الأربعاء، 29 فبراير 2012

MRI stands for MAGNETIC resonance imaging


Prompted by a story at Nothing To Do With Arbroath, I did a quick search for MRI-related photos and stories.  The best collection of photos I found was at a story entitled "MRI Sucks" at the curiously-named Impacted Nurse website.

The most interesting text was in a New York Times story:
The police officer whose pistol flew out of his holster and shot a wall as it hit the magnet. The sprinkler repairman whose acetylene tank was yanked inside, breaking its valve and starting a fire that razed the building...

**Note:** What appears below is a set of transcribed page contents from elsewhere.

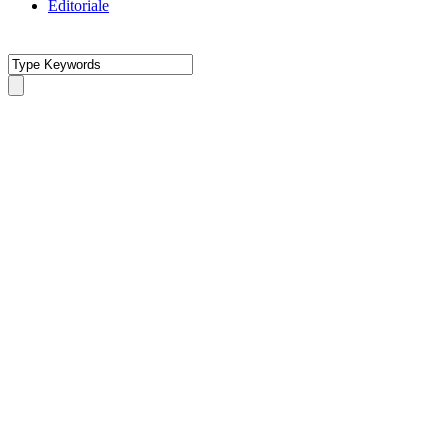
Editoriale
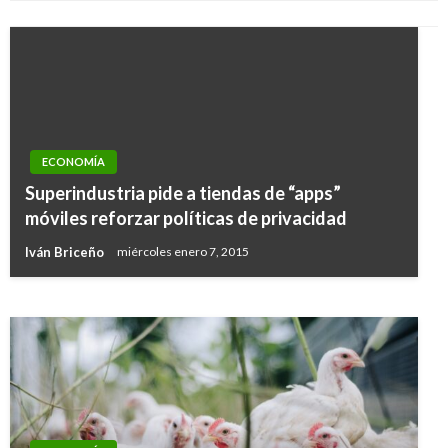
ECONOMÍA
ECONOMÍA
Superindustria pide a tiendas de “apps”
Arrancó la mesa de alto nivel contra el
móviles reforzar políticas de privacidad
contrabando
Iván Briceño
miércoles enero 7, 2015
Iván Briceño
sábado septiembre 22, 2018
ECONOMÍA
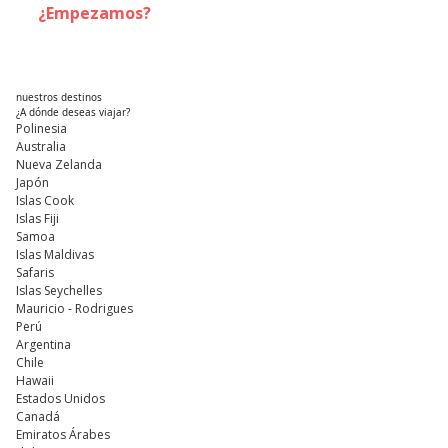
¿Empezamos?
nuestros destinos
¿A dónde deseas viajar?
Polinesia
Australia
Nueva Zelanda
Japón
Islas Cook
Islas Fiji
Samoa
Islas Maldivas
Safaris
Islas Seychelles
Mauricio - Rodrigues
Perú
Argentina
Chile
Hawaii
Estados Unidos
Canadá
Emiratos Árabes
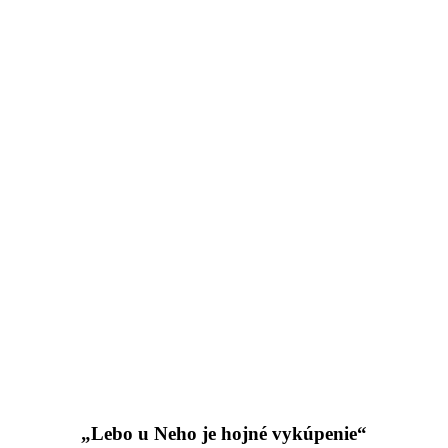
„Lebo u Neho je hojné vykúpenie“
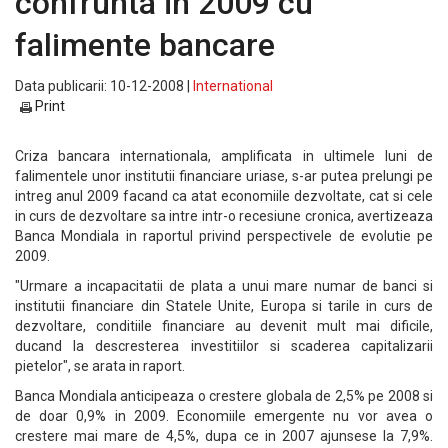
confrunta in 2009 cu
falimente bancare
Data publicarii: 10-12-2008 |
International
Print
Criza bancara internationala, amplificata in ultimele luni de
falimentele unor institutii financiare uriase, s-ar putea prelungi pe
intreg anul 2009 facand ca atat economiile dezvoltate, cat si cele
in curs de dezvoltare sa intre intr-o recesiune cronica, avertizeaza
Banca Mondiala in raportul privind perspectivele de evolutie pe
2009.
"Urmare a incapacitatii de plata a unui mare numar de banci si
institutii financiare din Statele Unite, Europa si tarile in curs de
dezvoltare, conditiile financiare au devenit mult mai dificile,
ducand la descresterea investitiilor si scaderea capitalizarii
pietelor", se arata in raport.
Banca Mondiala anticipeaza o crestere globala de 2,5% pe 2008 si
de doar 0,9% in 2009. Economiile emergente nu vor avea o
crestere mai mare de 4,5%, dupa ce in 2007 ajunsese la 7,9%.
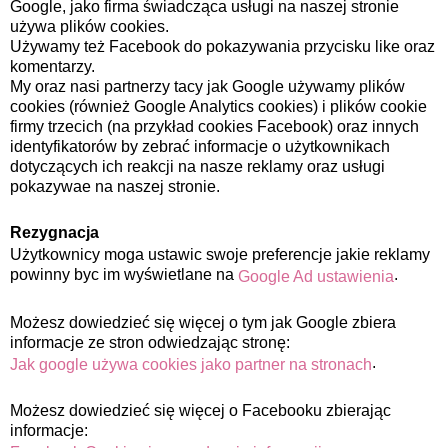
Google, jako firma świadcząca usługi na naszej stronie
używa plików cookies.
Używamy też Facebook do pokazywania przycisku like oraz
komentarzy.
My oraz nasi partnerzy tacy jak Google używamy plików
cookies (również Google Analytics cookies) i plików cookie
firmy trzecich (na przykład cookies Facebook) oraz innych
identyfikatorów by zebrać informacje o użytkownikach
dotyczących ich reakcji na nasze reklamy oraz usługi
pokazywae na naszej stronie.
Rezygnacja
Użytkownicy moga ustawic swoje preferencje jakie reklamy
powinny byc im wyświetlane na
.
Google Ad ustawienia
Możesz dowiedzieć się więcej o tym jak Google zbiera
informacje ze stron odwiedzając stronę:
.
Jak google używa cookies jako partner na stronach
Możesz dowiedzieć się więcej o Facebooku zbierając
informacje:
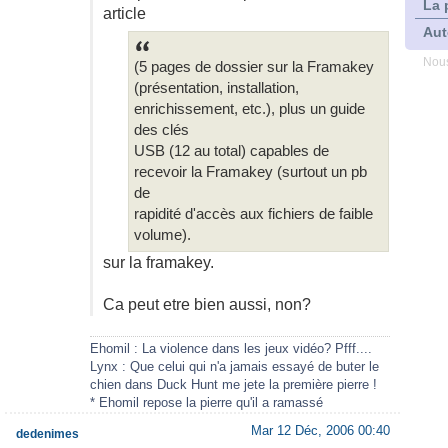
La 
article
Aut
Nous
(5 pages de dossier sur la Framakey
(présentation, installation,
enrichissement, etc.), plus un guide
des clés
USB (12 au total) capables de
recevoir la Framakey (surtout un pb
de
rapidité d'accès aux fichiers de faible
volume).
sur la framakey.
Ca peut etre bien aussi, non?
Ehomil : La violence dans les jeux vidéo? Pfff....
Lynx : Que celui qui n'a jamais essayé de buter le
chien dans Duck Hunt me jete la première pierre !
* Ehomil repose la pierre qu'il a ramassé
Mar 12 Déc, 2006 00:40
dedenimes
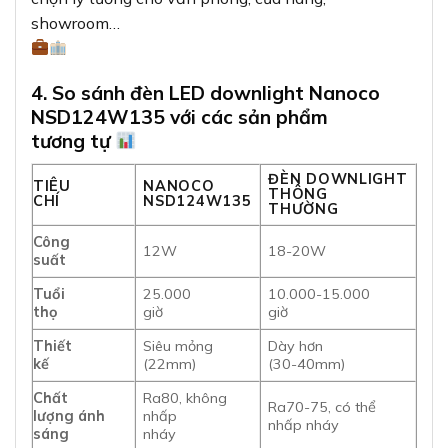
showroom…
4. So sánh đèn LED downlight Nanoco
NSD124W135 với các sản phẩm
tương tự
ĐÈN DOWNLIGHT
TIÊU
NANOCO
THÔNG
CHÍ
NSD124W135
THƯỜNG
Công
12W
18-20W
suất
Tuổi
25.000
10.000-15.000
thọ
giờ
giờ
Thiết
Siêu mỏng
Dày hơn
kế
(22mm)
(30-40mm)
Chất
Ra80, không
Ra70-75, có thể
lượng ánh
nhấp
nhấp nháy
sáng
nháy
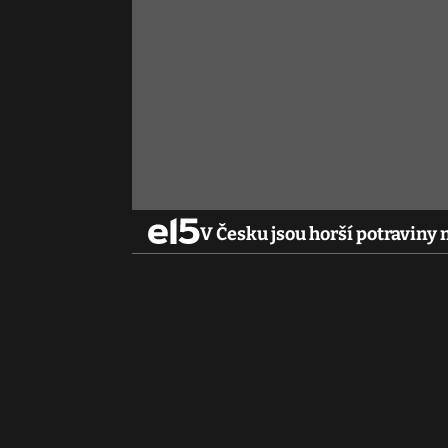
V Česku jsou horší potraviny 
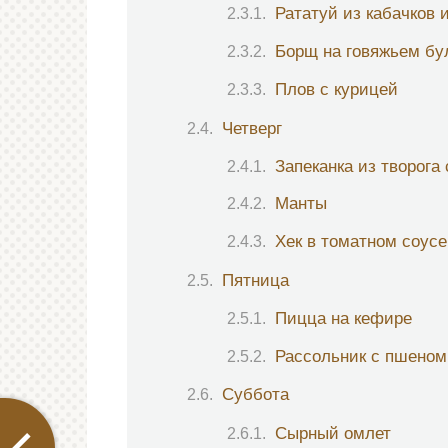
Рататуй из кабачков 
Борщ на говяжьем бу
Плов с курицей
Четверг
Запеканка из творога
Манты
Хек в томатном соус
Пятница
Пицца на кефире
Рассольник с пшеном
Суббота
Сырный омлет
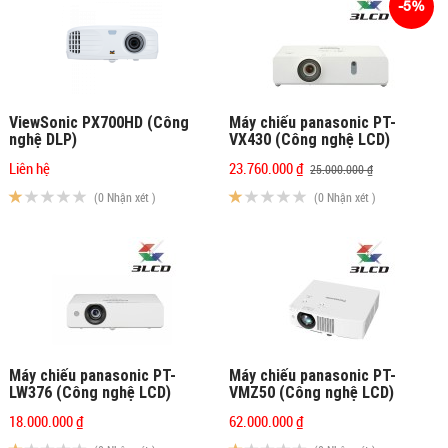
-5%
ViewSonic PX700HD (Công
Máy chiếu panasonic PT-
nghệ DLP)
VX430 (Công nghệ LCD)
Liên hệ
23.760.000 ₫
25.000.000 ₫
(0 Nhận xét )
(0 Nhận xét )
Máy chiếu panasonic PT-
Máy chiếu panasonic PT-
LW376 (Công nghệ LCD)
VMZ50 (Công nghệ LCD)
18.000.000 ₫
62.000.000 ₫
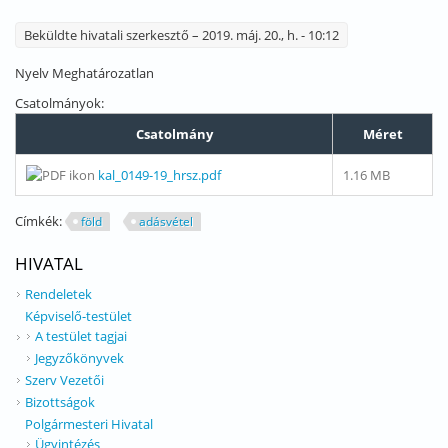
Beküldte
hivatali szerkesztő
– 2019. máj. 20., h. - 10:12
Nyelv
Meghatározatlan
Csatolmányok:
Csatolmány
Méret
kal_0149-19_hrsz.pdf
1.16 MB
Címkék:
föld
adásvétel
HIVATAL
Rendeletek
Képviselő-testület
A testület tagjai
Jegyzőkönyvek
Szerv Vezetői
Bizottságok
Polgármesteri Hivatal
Ügyintézés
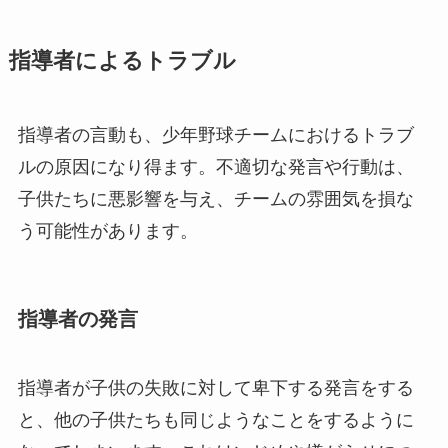
指導者によるトラブル
指導者の言動も、少年野球チームにおけるトラブ
ルの原因になり得ます。不適切な発言や行動は、
子供たちに悪影響を与え、チームの雰囲気を損な
う可能性があります。
指導者の発言
指導者が子供の失敗に対して卑下する発言をする
と、他の子供たちも同じようなことをするように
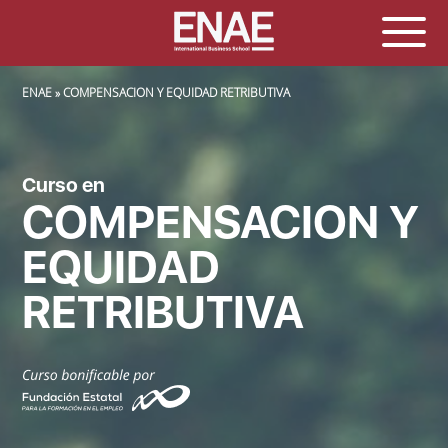
SOBRESCRIBIR ENLACES DE AYUDA A LA NAVEGACIÓN
ENAE
COMPENSACION Y EQUIDAD RETRIBUTIVA
Curso en
COMPENSACION Y
EQUIDAD
RETRIBUTIVA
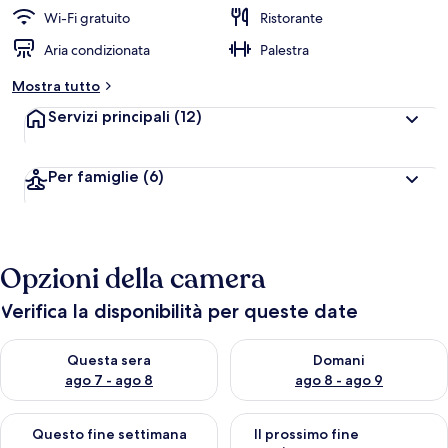
Wi-Fi gratuito
Ristorante
Aria condizionata
Palestra
Mostra tutto
Servizi principali
(12)
Per famiglie
(6)
Opzioni della camera
Verifica la disponibilità per queste date
Verifica la disponibilità per questa sera, ago 7 - ago 8
Verifica la disponibilità per d
Questa sera
Domani
ago 7 - ago 8
ago 8 - ago 9
Verifica la disponibilità per questo fine settimana, ago 7 - ago
Verifica la disponibilità per il
Questo fine settimana
Il prossimo fine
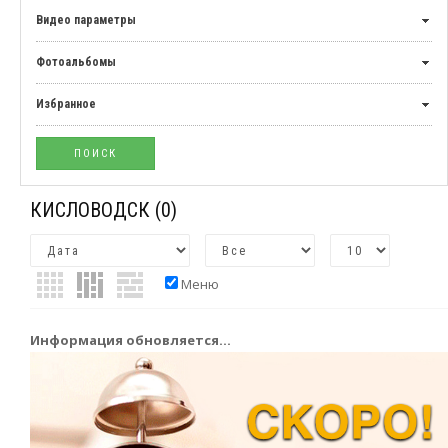
Видео параметры
Фотоальбомы
Избранное
КИСЛОВОДСК
(0)
Меню
Информация обновляется...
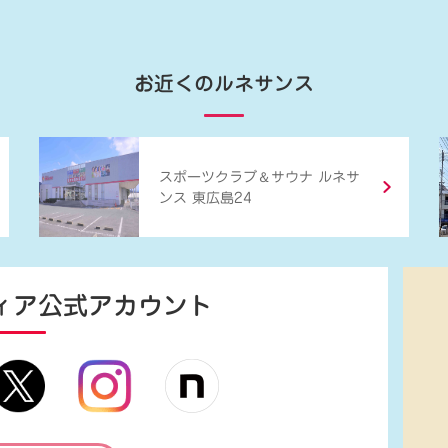
お近くのルネサンス
＆
スポーツクラブ
サウナ ルネサ
ンス 東広島24
ィア
公式アカウント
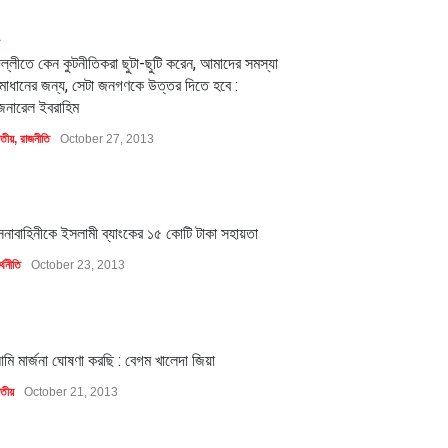
2
িল্লীতে কেন কুটনীতিকরা ছুটা-ছুটি করেন, আমাদের সমস্যা
মাধানের জন্য, সেটা জনগণকে উত্তর দিতে হবে :
েনারেল ইবরাহিম
াতীয়
,
রাজনীতি
October 27, 2013
1
েনাবাহিনীকে ইসলামী ব্যাংকের ১৫ কোটি টাকা সহায়তা
্থনীতি
October 23, 2013
1
মি মার্জনা ঘোষণা করছি : বেগম খালেদা জিয়া
াতীয়
October 21, 2013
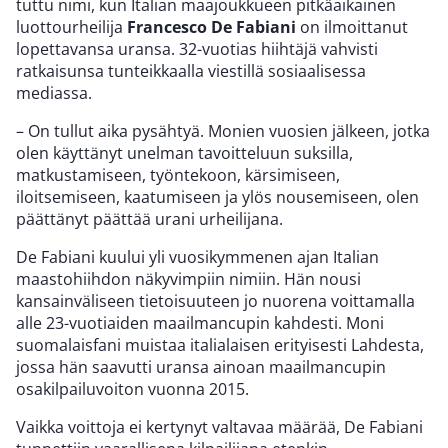
tuttu nimi, kun Italian maajoukkueen pitkäaikainen
luottourheilija
Francesco De Fabiani
on ilmoittanut
lopettavansa uransa. 32-vuotias hiihtäjä vahvisti
ratkaisunsa tunteikkaalla viestillä sosiaalisessa
mediassa.
– On tullut aika pysähtyä. Monien vuosien jälkeen, jotka
olen käyttänyt unelman tavoitteluun suksilla,
matkustamiseen, työntekoon, kärsimiseen,
iloitsemiseen, kaatumiseen ja ylös nousemiseen, olen
päättänyt päättää urani urheilijana.
De Fabiani kuului yli vuosikymmenen ajan Italian
maastohiihdon näkyvimpiin nimiin. Hän nousi
kansainväliseen tietoisuuteen jo nuorena voittamalla
alle 23-vuotiaiden maailmancupin kahdesti. Moni
suomalaisfani muistaa italialaisen erityisesti Lahdesta,
jossa hän saavutti uransa ainoan maailmancupin
osakilpailuvoiton vuonna 2015.
Vaikka voittoja ei kertynyt valtavaa määrää, De Fabiani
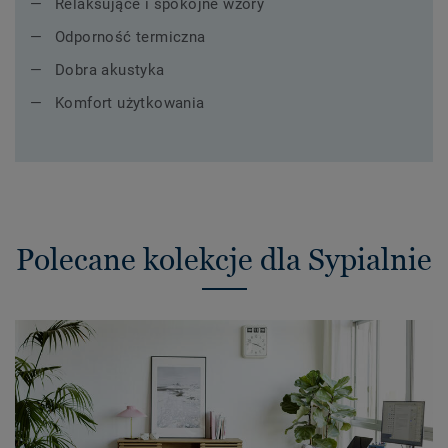
Relaksujące i spokojne wzory
Odporność termiczna
Dobra akustyka
Komfort użytkowania
Polecane kolekcje dla Sypialnie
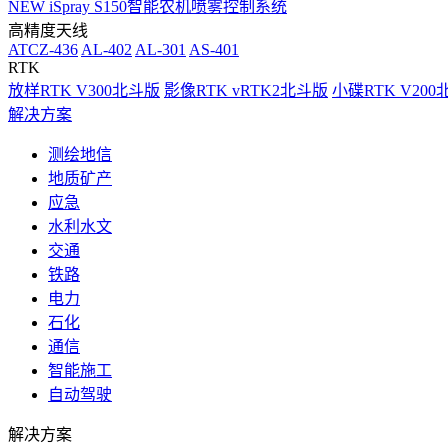
NEW
iSpray S150智能农机喷雾控制系统
高精度天线
ATCZ-436
AL-402
AL-301
AS-401
RTK
放样RTK V300北斗版
影像RTK vRTK2北斗版
小碟RTK V20
解决方案
测绘地信
地质矿产
应急
水利水文
交通
铁路
电力
石化
通信
智能施工
自动驾驶
解决方案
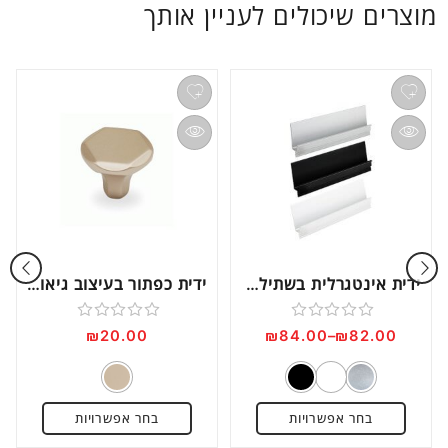
מוצרים שיכולים לעניין אותך
ידית אינטגרלית בשתילה דגם IN1855
ידית כפתור בעיצוב גיאומטרי דגם WP826
דורג
דורג
₪
20.00
₪
84.00
–
₪
82.00
0
0
מתוך
מתוך
5
5
בחר אפשרויות
בחר אפשרויות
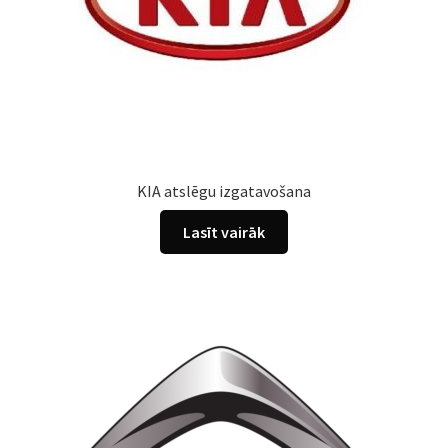
KIA atslēgu izgatavošana
Lasīt vairāk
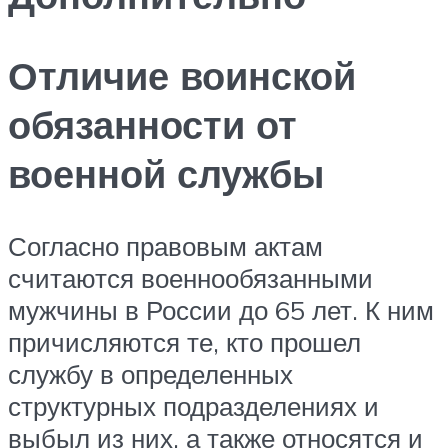
Отличие воинской
обязанности от
военной службы
Согласно правовым актам
считаются военнообязанными
мужчины в России до 65 лет. К ним
причисляются те, кто прошел
службу в определенных
структурных подразделениях и
выбыл из них, а также относятся и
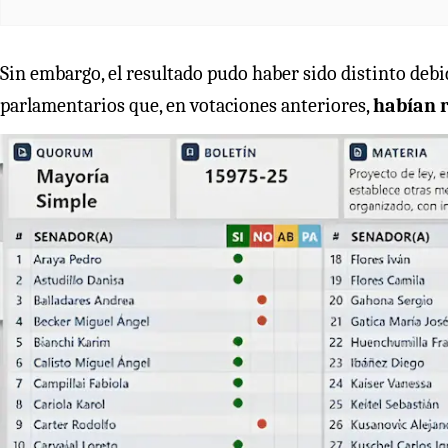
Sin embargo, el resultado pudo haber sido distinto debid
parlamentarios que, en votaciones anteriores,
habían 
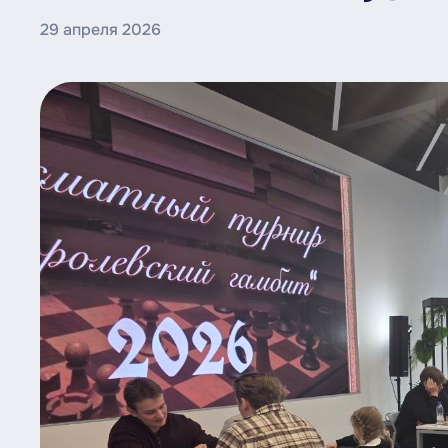
29 апреля 2026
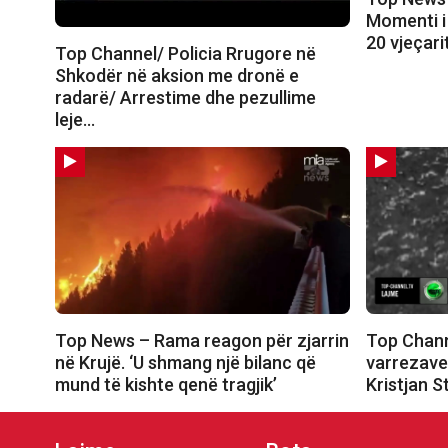
Momenti i 
20 vjeçar
Top Channel/ Policia Rrugore në
Shkodër në aksion me dronë e
radarë/ Arrestime dhe pezullime
leje…
Top News – Rama reagon për zjarrin
Top Chann
në Krujë. ‘U shmang një bilanc që
varrezave,
mund të kishte qenë tragjik’
Kristjan S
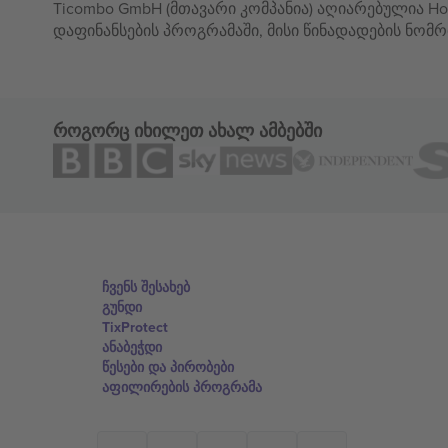
Ticombo GmbH (მთავარი კომპანია) აღიარებულია Hor
დაფინანსების პროგრამაში, მისი წინადადების ნომრ
როგორც იხილეთ ახალ ამბებში
ჩვენს შესახებ
გუნდი
TixProtect
ანაბეჭდი
წესები და პირობები
აფილირების პროგრამა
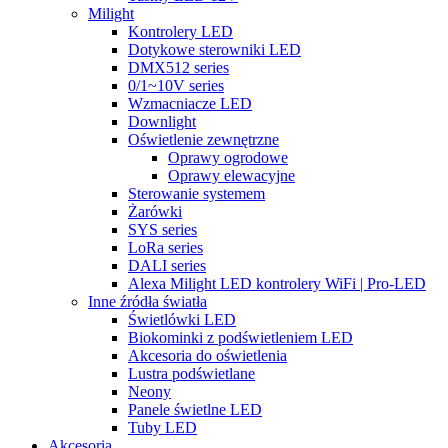
Milight
Kontrolery LED
Dotykowe sterowniki LED
DMX512 series
0/1~10V series
Wzmacniacze LED
Downlight
Oświetlenie zewnętrzne
Oprawy ogrodowe
Oprawy elewacyjne
Sterowanie systemem
Żarówki
SYS series
LoRa series
DALI series
Alexa Milight LED kontrolery WiFi | Pro-LED
Inne źródła światła
Świetlówki LED
Biokominki z podświetleniem LED
Akcesoria do oświetlenia
Lustra podświetlane
Neony
Panele świetlne LED
Tuby LED
Akcesoria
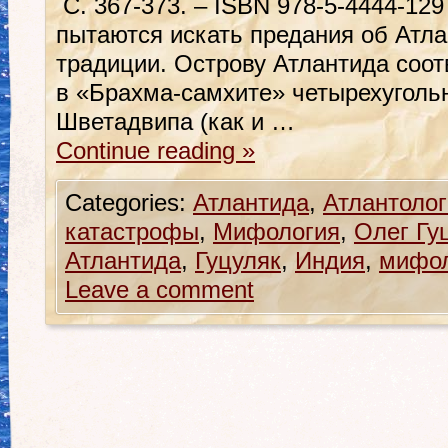
С. 367-373. – ISBN 978-5-4444-129
пытаются искать предания об Атла
традиции. Острову Атлантида соо
в «Брахма-самхите» четырехугольн
Шветадвипа (как и …
Continue reading
»
Categories:
Атлантида
,
Атлантолог
катастрофы
,
Мифология
,
Олег Гу
Атлантида
,
Гуцуляк
,
Индия
,
мифол
Leave a comment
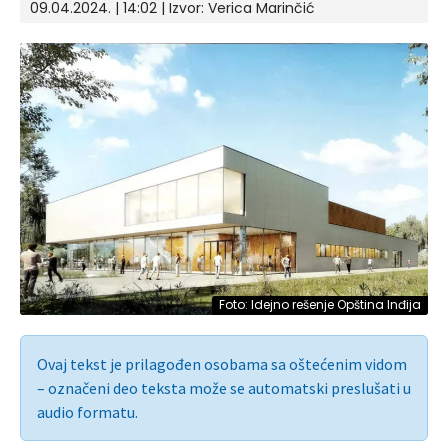
09.04.2024. | 14:02
| Izvor:
Verica Marinčić
Foto: Idejno rešenje Opština Inđija
Ovaj tekst je prilagođen osobama sa oštećenim vidom
– označeni deo teksta može se automatski preslušati u
audio formatu.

The magnets are never off, even at night, and cutting the electricity will not affect them. They draw most of their power from [contain] supercooled helium, which must be vented to shut down the magnet - a process that takes several minutes and has hazards of its own...

The roughly 10,000 scanners in the United States are found not just in hospitals, but in storefront clinics and even mounted on trucks, making rounds of small hospitals or parking at malls to do scans for a fee...

Most modern surgical staples, artificial joints, cardiac stents, pacemakers and such are made of titanium, stainless steel or other nonferromagnetic metals. But at least one patient died when a 15-year-old metal aneurysm clip on an artery in her brain was dislodged, and two adults with early-model pacemakers died during or shortly after scans...

Shrapnel and machine-shop debris can also cause problems. In the 1990's, one patient was blinded in an eye when a metal sliver in it from an earlier accident moved. Unexpected items, from foil-backed nicotine patches to tattoos with iron oxide ink, present risks.

Scanners can also pose a danger during emergencies. In Freiburg, Germany, a fireman fighting a blaze elsewhere in the hospital was sucked into the scanner's bore by his air tank. Folded in half, with his knees pressed into his chest, he nearly choked to death.
For emergencies, the scanners have so-called quench buttons that expel the liquid helium.... It erupts in a frigid blast, expanding 760 times, and can injure anyone near the vent.
More at the link, which was published in 2005, so may be partially out-of-date.